INDIANAPOLIS – The speed. The quickness. The penchant for causing chaos and mayhem. The ability to take a manageable game and turn it into a blowout in a matter of seconds.
Yeah, Dana Altman and his Oregon Ducks know exactly what they’re up against with Louisville and that hair-on-fire defense. They’ve been watching the Oregon football team wreak the same kind of havoc for years now.
“It’s almost the same situation that our football team runs into when teams are trying to get ready for them. They play so much faster and their team speed is different,” Altman said Thursday. “I don’t think teams can really get ready for our football team. … And I don’t think we can prepare for the speed of Louisville: their quickness, their guard quickness, their overall team speed and the different looks they throw at you.

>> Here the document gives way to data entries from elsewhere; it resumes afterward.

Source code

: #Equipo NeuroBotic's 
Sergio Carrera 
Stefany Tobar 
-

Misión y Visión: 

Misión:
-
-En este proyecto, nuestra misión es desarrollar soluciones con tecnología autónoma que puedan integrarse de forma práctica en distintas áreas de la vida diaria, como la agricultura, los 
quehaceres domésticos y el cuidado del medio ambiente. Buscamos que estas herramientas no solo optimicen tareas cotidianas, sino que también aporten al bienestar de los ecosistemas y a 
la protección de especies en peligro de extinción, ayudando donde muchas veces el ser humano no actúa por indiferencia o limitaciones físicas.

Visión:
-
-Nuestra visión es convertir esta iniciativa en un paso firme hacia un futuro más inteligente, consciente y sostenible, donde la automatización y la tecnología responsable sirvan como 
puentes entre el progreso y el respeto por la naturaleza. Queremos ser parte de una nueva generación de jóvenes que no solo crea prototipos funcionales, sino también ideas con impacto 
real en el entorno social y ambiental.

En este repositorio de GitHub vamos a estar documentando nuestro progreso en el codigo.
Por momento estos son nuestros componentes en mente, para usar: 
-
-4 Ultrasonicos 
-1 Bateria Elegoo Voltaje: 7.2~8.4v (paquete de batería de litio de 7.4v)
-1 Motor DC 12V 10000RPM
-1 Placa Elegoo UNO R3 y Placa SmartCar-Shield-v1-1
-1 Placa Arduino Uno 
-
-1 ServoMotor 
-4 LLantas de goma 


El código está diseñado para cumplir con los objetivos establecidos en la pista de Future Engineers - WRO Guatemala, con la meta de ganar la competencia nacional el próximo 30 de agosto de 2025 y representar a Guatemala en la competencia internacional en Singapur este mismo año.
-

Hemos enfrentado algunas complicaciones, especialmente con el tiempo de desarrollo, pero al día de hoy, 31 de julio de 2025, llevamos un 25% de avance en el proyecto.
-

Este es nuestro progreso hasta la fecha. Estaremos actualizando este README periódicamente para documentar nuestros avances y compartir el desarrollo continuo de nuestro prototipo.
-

“They beat people up mentally as much as physically,” Altman added. “If you’re not focused, if you make a mistake, they get those runs that they just turn a game around.”
The 12th-seeded Ducks (28-8) reached the regional semifinals for the first time since 2007, and their reward is a date tonight with Louisville.
The Cardinals (31-5) looked every bit the overall top seed in their first two games, routing North Carolina A&T and Colorado State by an average of 28.5 points while forcing 47 turnovers. Both the Aggies and Rams finished with more turnovers than field goals, and Louisville outrebounded Colorado State — no minor stat against a team that had both the nation’s best rebounding margin and the top rebounding tandem in Colton Iverson and Pierce Hornung.
When it comes to college basketball, coaching chess matches don’t get much better than Mike Krzyzewski vs. Tom Izzo.
Two of the nation’s most successful coaches are squaring off in tonight’s semifinal.
Krzyzewski has an NCAA record 956 career wins and four national championships at Duke, winning two titles in Indianapolis. Tom Izzo has a school-record 493 wins and one national title at Michigan State.
Both coaches have winning percentages of .736 or better in the tourney. Krzyzewski’s 11 Final Four appearances are the most of any active coach. Izzo is tied for third with six.
“I consider him a great friend. There’s nothing about Tom that I don’t think is good. If we lose to them, believe me, I’ll hug him and shake his hand, and he’ll do the same for me. I like that,” said Krzyzewski, the NCAA Division I record-holder with 956 career wins. “I think it’s more the way it used to be in coaching, and probably we both have great teachers in that regard and were brought up a certain way where we understand the game is bigger than anybody.”